As a frequent traveler to Europe and Asia, I have a unique view of the world’s wildly varied approaches to regulating the innovation industry. One great example is South Korea, a U.S. ally home to well-known tech companies like Hyundai, Kia, LG and Samsung. South Koreans are entrepreneurial as a matter of survival. They are motivated, focused and hardworking, and prioritize studying math, science and engineering. It’s no surprise that more than 10,000 South Koreans, including top government officials, will travel to Las Vegas in January for CES, our global innovation event. Some 500 South Korean companies will exhibit at CES 2024.

The U.S. relationship with China ebbs and flows, but as the late Secretary of State Henry Kissinger noted in his last public speech in November, both countries can choose their destiny: working collaboratively to improve the world or engaging in destructive and bitter fights to destroy it. Chinese President Xi Jinping has prioritized social harmony and technological progress over individual rights, unlike the American approach that protects freedoms of association, marriage, religion and speech. Xi’s approach raises human rights concerns but drives progress in critical technology fields like self-driving cars and artificial intelligence.

================

## [REQUIRED TASKS]
1. According to the excerpt on South Korea and China, how many South Korean companies will exhibit at CES 2024?
2. List every tech company the excerpt on South Korea and China names as being at home in South Korea.
3. Rewrite the part of the excerpt on South Korea and China that opens with the words "As a frequent" and closes with "at CES 2024.", changing "motivated" to "driven".

================

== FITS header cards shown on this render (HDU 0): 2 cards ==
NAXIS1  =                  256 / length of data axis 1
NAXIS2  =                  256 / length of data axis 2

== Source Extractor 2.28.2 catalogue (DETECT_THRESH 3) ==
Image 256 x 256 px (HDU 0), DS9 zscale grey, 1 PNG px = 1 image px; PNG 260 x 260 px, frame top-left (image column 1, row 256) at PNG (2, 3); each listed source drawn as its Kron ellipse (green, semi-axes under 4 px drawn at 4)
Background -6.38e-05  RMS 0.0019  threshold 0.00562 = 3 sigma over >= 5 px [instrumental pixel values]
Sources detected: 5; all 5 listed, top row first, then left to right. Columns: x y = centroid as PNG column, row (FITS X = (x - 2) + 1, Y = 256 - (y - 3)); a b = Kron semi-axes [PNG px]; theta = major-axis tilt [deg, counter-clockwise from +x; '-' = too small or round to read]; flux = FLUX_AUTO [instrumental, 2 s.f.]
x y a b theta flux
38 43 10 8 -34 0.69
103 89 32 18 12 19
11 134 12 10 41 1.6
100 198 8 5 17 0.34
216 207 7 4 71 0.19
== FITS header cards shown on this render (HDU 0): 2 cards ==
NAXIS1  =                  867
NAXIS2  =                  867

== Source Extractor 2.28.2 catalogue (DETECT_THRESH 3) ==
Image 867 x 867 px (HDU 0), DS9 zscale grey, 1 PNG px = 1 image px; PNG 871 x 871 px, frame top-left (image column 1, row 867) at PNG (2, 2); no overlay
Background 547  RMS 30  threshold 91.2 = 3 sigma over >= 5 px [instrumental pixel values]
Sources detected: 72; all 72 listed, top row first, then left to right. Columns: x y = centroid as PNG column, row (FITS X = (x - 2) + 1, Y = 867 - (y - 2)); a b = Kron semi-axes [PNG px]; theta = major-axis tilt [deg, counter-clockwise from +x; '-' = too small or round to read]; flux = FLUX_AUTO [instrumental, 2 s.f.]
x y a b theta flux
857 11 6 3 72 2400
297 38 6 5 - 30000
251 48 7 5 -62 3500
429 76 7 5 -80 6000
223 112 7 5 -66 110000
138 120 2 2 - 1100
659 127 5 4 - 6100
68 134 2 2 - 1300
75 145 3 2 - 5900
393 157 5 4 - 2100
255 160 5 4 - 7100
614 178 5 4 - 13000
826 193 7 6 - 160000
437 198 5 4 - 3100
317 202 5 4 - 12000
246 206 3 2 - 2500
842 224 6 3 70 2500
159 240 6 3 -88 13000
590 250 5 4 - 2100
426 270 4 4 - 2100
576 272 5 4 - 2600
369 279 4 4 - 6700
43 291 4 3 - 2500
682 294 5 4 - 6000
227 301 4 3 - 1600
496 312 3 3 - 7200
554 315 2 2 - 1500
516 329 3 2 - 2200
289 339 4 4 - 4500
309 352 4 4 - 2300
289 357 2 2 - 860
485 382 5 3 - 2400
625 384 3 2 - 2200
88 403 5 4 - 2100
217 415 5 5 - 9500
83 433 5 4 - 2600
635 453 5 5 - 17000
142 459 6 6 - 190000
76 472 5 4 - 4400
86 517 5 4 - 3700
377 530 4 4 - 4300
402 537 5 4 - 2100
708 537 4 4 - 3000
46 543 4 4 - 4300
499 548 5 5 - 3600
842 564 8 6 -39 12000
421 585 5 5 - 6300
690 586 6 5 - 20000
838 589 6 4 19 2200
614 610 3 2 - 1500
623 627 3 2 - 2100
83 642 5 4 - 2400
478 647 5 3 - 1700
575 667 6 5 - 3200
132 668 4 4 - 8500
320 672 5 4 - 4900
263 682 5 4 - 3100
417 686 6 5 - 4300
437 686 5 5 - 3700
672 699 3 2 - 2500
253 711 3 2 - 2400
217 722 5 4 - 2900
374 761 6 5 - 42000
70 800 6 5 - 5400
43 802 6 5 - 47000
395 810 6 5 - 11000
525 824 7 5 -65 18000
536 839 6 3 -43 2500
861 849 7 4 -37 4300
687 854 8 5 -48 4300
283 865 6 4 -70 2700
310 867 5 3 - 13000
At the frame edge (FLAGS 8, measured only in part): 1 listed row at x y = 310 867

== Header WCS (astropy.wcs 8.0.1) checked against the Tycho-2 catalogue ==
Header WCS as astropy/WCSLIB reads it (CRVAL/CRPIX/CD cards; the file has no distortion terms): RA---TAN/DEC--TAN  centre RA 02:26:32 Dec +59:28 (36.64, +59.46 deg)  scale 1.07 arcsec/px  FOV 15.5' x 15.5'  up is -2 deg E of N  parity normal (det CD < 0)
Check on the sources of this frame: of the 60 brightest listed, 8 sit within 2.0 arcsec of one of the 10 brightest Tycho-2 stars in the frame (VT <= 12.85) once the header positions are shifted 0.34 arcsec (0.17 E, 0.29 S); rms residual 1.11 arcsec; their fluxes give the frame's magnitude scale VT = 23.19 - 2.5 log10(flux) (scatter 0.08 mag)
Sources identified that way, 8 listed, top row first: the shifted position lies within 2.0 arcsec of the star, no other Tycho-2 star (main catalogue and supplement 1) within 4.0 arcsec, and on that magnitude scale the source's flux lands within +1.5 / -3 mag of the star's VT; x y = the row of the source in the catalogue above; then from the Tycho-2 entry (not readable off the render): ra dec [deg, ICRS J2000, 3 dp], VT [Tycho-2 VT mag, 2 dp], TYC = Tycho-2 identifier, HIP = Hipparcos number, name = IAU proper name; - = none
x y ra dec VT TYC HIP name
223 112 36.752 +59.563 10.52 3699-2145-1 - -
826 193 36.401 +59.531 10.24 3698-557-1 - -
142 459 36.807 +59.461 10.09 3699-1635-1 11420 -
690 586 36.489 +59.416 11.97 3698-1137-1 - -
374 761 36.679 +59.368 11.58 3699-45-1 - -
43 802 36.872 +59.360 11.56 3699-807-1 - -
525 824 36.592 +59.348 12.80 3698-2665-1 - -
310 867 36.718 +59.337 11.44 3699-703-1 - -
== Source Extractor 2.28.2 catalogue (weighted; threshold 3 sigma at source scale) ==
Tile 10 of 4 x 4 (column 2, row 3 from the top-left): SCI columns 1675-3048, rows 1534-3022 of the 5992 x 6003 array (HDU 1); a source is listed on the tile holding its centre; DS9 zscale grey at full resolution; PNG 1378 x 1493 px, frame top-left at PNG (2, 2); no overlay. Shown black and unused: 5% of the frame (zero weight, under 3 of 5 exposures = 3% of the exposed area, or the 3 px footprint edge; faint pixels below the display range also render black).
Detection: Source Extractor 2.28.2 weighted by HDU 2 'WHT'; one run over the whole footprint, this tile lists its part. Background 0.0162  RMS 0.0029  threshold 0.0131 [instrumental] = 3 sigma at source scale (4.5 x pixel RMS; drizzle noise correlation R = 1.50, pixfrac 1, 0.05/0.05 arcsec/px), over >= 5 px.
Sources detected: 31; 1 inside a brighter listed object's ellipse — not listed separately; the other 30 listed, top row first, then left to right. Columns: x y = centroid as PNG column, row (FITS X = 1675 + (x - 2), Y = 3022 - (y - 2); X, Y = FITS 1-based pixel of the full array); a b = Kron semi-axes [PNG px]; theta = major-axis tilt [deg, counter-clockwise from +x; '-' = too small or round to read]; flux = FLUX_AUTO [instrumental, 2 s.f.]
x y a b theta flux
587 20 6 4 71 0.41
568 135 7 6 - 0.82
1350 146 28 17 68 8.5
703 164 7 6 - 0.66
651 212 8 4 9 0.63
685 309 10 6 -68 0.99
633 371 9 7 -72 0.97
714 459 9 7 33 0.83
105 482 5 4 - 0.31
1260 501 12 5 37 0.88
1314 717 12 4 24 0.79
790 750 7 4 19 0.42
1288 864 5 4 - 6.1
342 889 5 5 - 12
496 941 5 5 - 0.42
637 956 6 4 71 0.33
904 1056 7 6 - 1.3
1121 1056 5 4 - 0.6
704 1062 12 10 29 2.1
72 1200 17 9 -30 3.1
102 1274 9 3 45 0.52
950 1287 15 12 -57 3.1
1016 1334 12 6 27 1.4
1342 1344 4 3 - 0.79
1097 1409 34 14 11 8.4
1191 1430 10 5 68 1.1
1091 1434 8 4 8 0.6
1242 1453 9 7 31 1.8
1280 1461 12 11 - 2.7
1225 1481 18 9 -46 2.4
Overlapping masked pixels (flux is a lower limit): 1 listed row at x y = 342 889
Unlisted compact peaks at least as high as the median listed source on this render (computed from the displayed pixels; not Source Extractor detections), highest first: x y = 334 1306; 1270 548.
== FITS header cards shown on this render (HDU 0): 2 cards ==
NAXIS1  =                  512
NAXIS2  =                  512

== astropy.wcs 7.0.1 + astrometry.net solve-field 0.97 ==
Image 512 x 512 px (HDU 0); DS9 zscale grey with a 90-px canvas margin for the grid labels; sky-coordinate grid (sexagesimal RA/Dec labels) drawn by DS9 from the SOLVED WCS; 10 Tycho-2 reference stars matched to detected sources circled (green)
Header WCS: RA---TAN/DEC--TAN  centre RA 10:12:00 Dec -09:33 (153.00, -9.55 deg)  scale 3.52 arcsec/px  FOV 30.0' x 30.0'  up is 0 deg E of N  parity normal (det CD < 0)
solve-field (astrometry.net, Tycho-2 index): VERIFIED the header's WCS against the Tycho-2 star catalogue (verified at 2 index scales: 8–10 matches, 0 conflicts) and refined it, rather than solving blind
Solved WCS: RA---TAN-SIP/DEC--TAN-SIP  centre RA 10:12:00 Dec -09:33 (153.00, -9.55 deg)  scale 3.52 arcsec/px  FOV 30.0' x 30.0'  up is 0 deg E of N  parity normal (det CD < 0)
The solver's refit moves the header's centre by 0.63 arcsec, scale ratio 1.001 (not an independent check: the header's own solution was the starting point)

================

## [EXPECTED ANSWERS]
1. Some 500

2. Hyundai, Kia, LG, Samsung

3.
As a frequent traveler to Europe and Asia, I have a unique view of the world’s wildly varied approaches to regulating the innovation industry. One great example is South Korea, a U.S. ally home to well-known tech companies like Hyundai, Kia, LG and Samsung. South Koreans are entrepreneurial as a matter of survival. They are driven, focused and hardworking, and prioritize studying math, science and engineering. It’s no surprise that more than 10,000 South Koreans, including top government officials, will travel to Las Vegas in January for CES, our global innovation event. Some 500 South Korean companies will exhibit at CES 2024.